The current process of adjudicating avoidance actions under the IBC is time-consuming and costly, relying heavily on detailed facts. Introducing a settlement mechanism, where the IP negotiates with respondents based on CoC instructions, could offer a faster and more efficient approach. Settling disputes promptly would increase recoveries and benefit the debtor’s asset pool. It would also alleviate the burden on NCLTs, encouraging more proactive pursuit of avoidance actions by IPs and CoCs. However, some risks need consideration, like respondents using insolvency to evade claims or CoCs favouring settlements that favour certain creditors unfairly. To address these issues, the IBC could mandate NCLT approval for settlements and exclude fraudulent and criminal transactions from being settled to ensure proper adjudication and regulatory involvement if needed.


The NCLAT’s decision in the Kapil Wadhawan case provides much-needed clarity on the treatment of Avoidance Applications under the IBC. By affirming the independence of these applications from the CIRP proceedings, the decision upholds the IBC’s goal of safeguarding creditors’ interests and increasing the available asset pool. This interpretation aligns with previous judgments, establishing a strong legal framework for addressing avoidance actions and providing guidance for IPs and CoCs.

However, certain challenges and inefficiencies in the current adjudication process, such as the complexity of gathering evidence and the lengthy resolution of cases, hinder the efficient recovery of assets and delay the resolution process. Introducing a settlement mechanism has the potential to expedite the process and enhance recoveries, but it must be carefully regulated to prevent any abuse.

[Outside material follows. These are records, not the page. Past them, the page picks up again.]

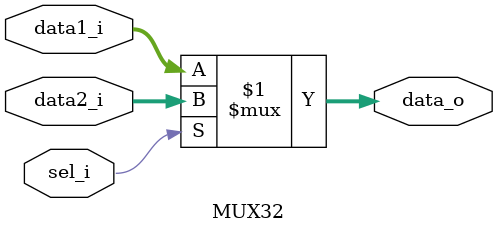
<source format=v>
module MUX32
(
    data1_i,
    data2_i,
    sel_i,
    data_o
);

input   [31:0] data1_i, data2_i;
input   sel_i;
output  [31:0] data_o;

assign data_o = sel_i? data2_i: data1_i;


endmodule
</source>
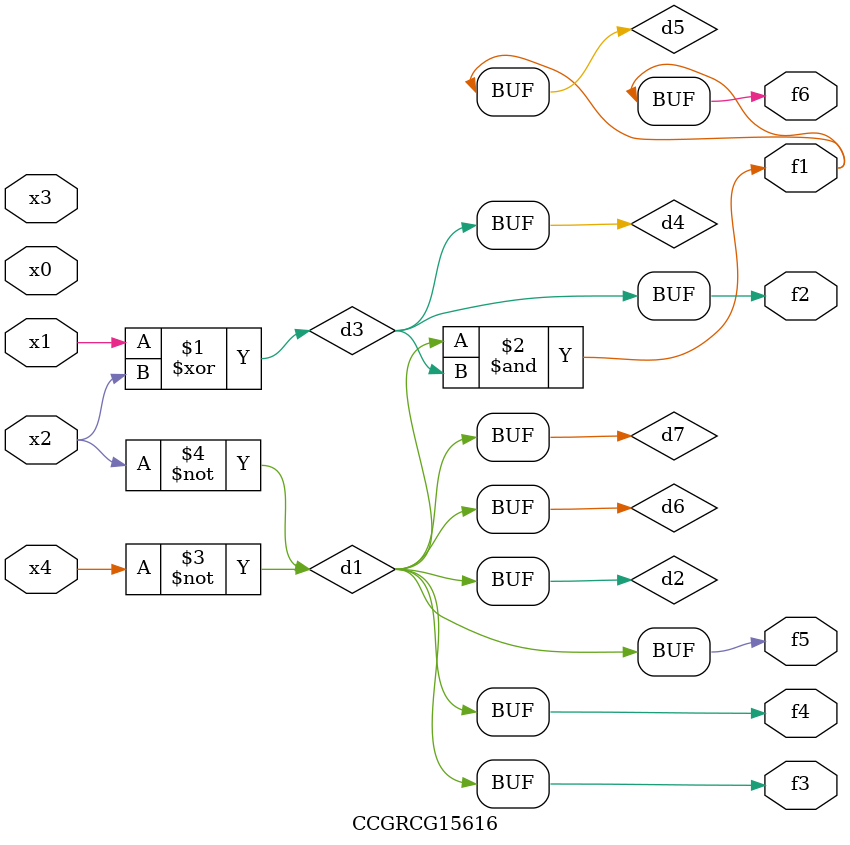
<source format=v>
module CCGRCG15616(
	input x0, x1, x2, x3, x4,
	output f1, f2, f3, f4, f5, f6
);

	wire d1, d2, d3, d4, d5, d6, d7;

	not (d1, x4);
	not (d2, x2);
	xor (d3, x1, x2);
	buf (d4, d3);
	and (d5, d1, d3);
	buf (d6, d1, d2);
	buf (d7, d2);
	assign f1 = d5;
	assign f2 = d4;
	assign f3 = d7;
	assign f4 = d7;
	assign f5 = d7;
	assign f6 = d5;
endmodule

</source>
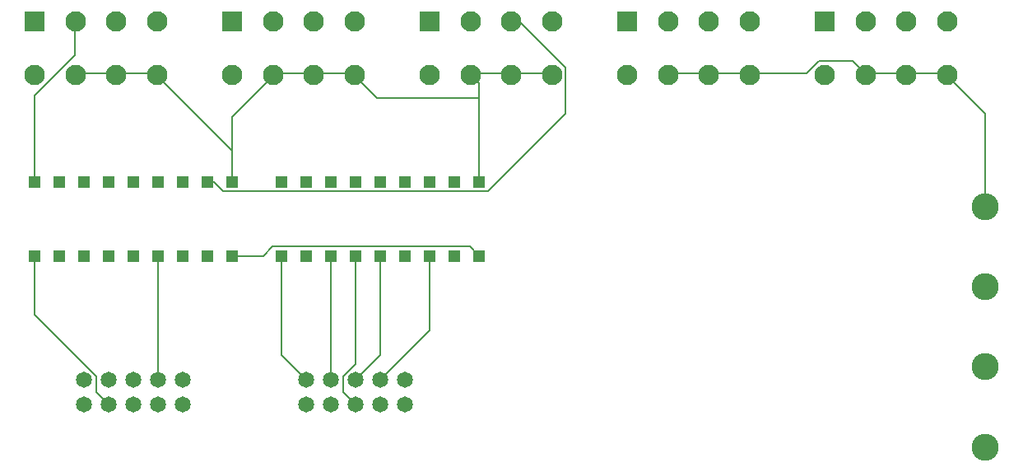
<source format=gbr>
G04 EAGLE Gerber RS-274X export*
G75*
%MOMM*%
%FSLAX34Y34*%
%LPD*%
%INTop Copper*%
%IPPOS*%
%AMOC8*
5,1,8,0,0,1.08239X$1,22.5*%
G01*
G04 Define Apertures*
%ADD10R,2.100000X2.100000*%
%ADD11C,2.100000*%
%ADD12R,1.295400X1.295400*%
%ADD13C,2.781300*%
%ADD14C,1.650000*%
%ADD15C,0.152400*%
D10*
X254000Y762000D03*
D11*
X296000Y762000D03*
X338000Y762000D03*
X380000Y762000D03*
X254000Y707000D03*
X296000Y707000D03*
X338000Y707000D03*
X380000Y707000D03*
D10*
X457200Y762000D03*
D11*
X499200Y762000D03*
X541200Y762000D03*
X583200Y762000D03*
X457200Y707000D03*
X499200Y707000D03*
X541200Y707000D03*
X583200Y707000D03*
D10*
X660400Y762000D03*
D11*
X702400Y762000D03*
X744400Y762000D03*
X786400Y762000D03*
X660400Y707000D03*
X702400Y707000D03*
X744400Y707000D03*
X786400Y707000D03*
D10*
X863600Y762000D03*
D11*
X905600Y762000D03*
X947600Y762000D03*
X989600Y762000D03*
X863600Y707000D03*
X905600Y707000D03*
X947600Y707000D03*
X989600Y707000D03*
D10*
X1066800Y762000D03*
D11*
X1108800Y762000D03*
X1150800Y762000D03*
X1192800Y762000D03*
X1066800Y707000D03*
X1108800Y707000D03*
X1150800Y707000D03*
X1192800Y707000D03*
D12*
X254000Y520700D03*
X279400Y520700D03*
X304800Y520700D03*
X330200Y520700D03*
X355600Y520700D03*
X381000Y520700D03*
X406400Y520700D03*
X431800Y520700D03*
X457200Y520700D03*
X457200Y596900D03*
X431800Y596900D03*
X406400Y596900D03*
X381000Y596900D03*
X355600Y596900D03*
X330200Y596900D03*
X304800Y596900D03*
X279400Y596900D03*
X254000Y596900D03*
X508000Y520700D03*
X533400Y520700D03*
X558800Y520700D03*
X584200Y520700D03*
X609600Y520700D03*
X635000Y520700D03*
X660400Y520700D03*
X685800Y520700D03*
X711200Y520700D03*
X711200Y596900D03*
X685800Y596900D03*
X660400Y596900D03*
X635000Y596900D03*
X609600Y596900D03*
X584200Y596900D03*
X558800Y596900D03*
X533400Y596900D03*
X508000Y596900D03*
D13*
X1231900Y571500D03*
X1231900Y489001D03*
X1231900Y406502D03*
X1231900Y324002D03*
D14*
X304800Y393700D03*
X304800Y368300D03*
X330200Y393700D03*
X330200Y368300D03*
X355600Y393700D03*
X355600Y368300D03*
X381000Y368300D03*
X381000Y393700D03*
X406400Y368300D03*
X406400Y393700D03*
X533400Y393700D03*
X533400Y368300D03*
X558800Y393700D03*
X558800Y368300D03*
X584200Y393700D03*
X584200Y368300D03*
X609600Y368300D03*
X609600Y393700D03*
X635000Y368300D03*
X635000Y393700D03*
D15*
X908050Y708025D02*
X946150Y708025D01*
X908050Y708025D02*
X905600Y707000D01*
X946150Y708025D02*
X947600Y707000D01*
X949325Y708025D02*
X987425Y708025D01*
X989600Y707000D01*
X949325Y708025D02*
X947600Y707000D01*
X1111250Y708025D02*
X1149350Y708025D01*
X1111250Y708025D02*
X1108800Y707000D01*
X1149350Y708025D02*
X1150800Y707000D01*
X1152525Y708025D02*
X1190625Y708025D01*
X1192800Y707000D01*
X1152525Y708025D02*
X1150800Y707000D01*
X1231900Y666750D02*
X1231900Y571500D01*
X1231900Y666750D02*
X1193800Y704850D01*
X1192800Y707000D01*
X1047750Y708025D02*
X990600Y708025D01*
X1047750Y708025D02*
X1060450Y720725D01*
X1095375Y720725D01*
X1108075Y708025D01*
X990600Y708025D02*
X989600Y707000D01*
X1108075Y708025D02*
X1108800Y707000D01*
X784225Y708025D02*
X746125Y708025D01*
X744400Y707000D01*
X784225Y708025D02*
X786400Y707000D01*
X711200Y698500D02*
X711200Y682625D01*
X711200Y596900D01*
X711200Y698500D02*
X704850Y704850D01*
X702400Y707000D01*
X704850Y708025D02*
X742950Y708025D01*
X744400Y707000D01*
X704850Y708025D02*
X702400Y707000D01*
X336550Y708025D02*
X298450Y708025D01*
X296000Y707000D01*
X336550Y708025D02*
X338000Y707000D01*
X339725Y708025D02*
X377825Y708025D01*
X380000Y707000D01*
X339725Y708025D02*
X338000Y707000D01*
X542925Y708025D02*
X581025Y708025D01*
X542925Y708025D02*
X541200Y707000D01*
X581025Y708025D02*
X583200Y707000D01*
X457200Y663575D02*
X457200Y628650D01*
X457200Y596900D01*
X457200Y663575D02*
X498475Y704850D01*
X499200Y707000D01*
X501650Y708025D02*
X539750Y708025D01*
X541200Y707000D01*
X501650Y708025D02*
X499200Y707000D01*
X457200Y628650D02*
X381000Y704850D01*
X380000Y707000D01*
X606425Y682625D02*
X711200Y682625D01*
X606425Y682625D02*
X584200Y704850D01*
X583200Y707000D01*
X488950Y520700D02*
X457200Y520700D01*
X488950Y520700D02*
X498475Y530225D01*
X701675Y530225D01*
X711200Y520700D01*
X254000Y520700D02*
X254000Y460375D01*
X317500Y396875D01*
X317500Y381000D01*
X330200Y368300D01*
X381000Y393700D02*
X381000Y520700D01*
X254000Y596900D02*
X254000Y685800D01*
X295275Y727075D01*
X295275Y762000D01*
X296000Y762000D01*
X431800Y596900D02*
X438150Y596900D01*
X447675Y587375D01*
X720725Y587375D01*
X800100Y666750D01*
X800100Y714375D01*
X752475Y762000D01*
X744400Y762000D01*
X508000Y520700D02*
X508000Y419100D01*
X533400Y393700D01*
X558800Y393700D02*
X558800Y520700D01*
X584200Y520700D02*
X584200Y409575D01*
X571500Y396875D01*
X571500Y381000D01*
X584200Y368300D01*
X609600Y419100D02*
X609600Y520700D01*
X609600Y419100D02*
X584200Y393700D01*
X660400Y444500D02*
X660400Y520700D01*
X660400Y444500D02*
X609600Y393700D01*
M02*

</source>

In conclusion, the NCLAT’s decision marks a significant step in clarifying ambiguity surrounding avoidance actions, but improvements are still needed in the overall framework. Implementing a well-regulated settlement mechanism, along with efforts to streamline evidence collection and reduce delays, can enhance the effectiveness of the IBC in dealing with avoidance transactions and contribute to a more efficient and equitable resolution of insolvency cases.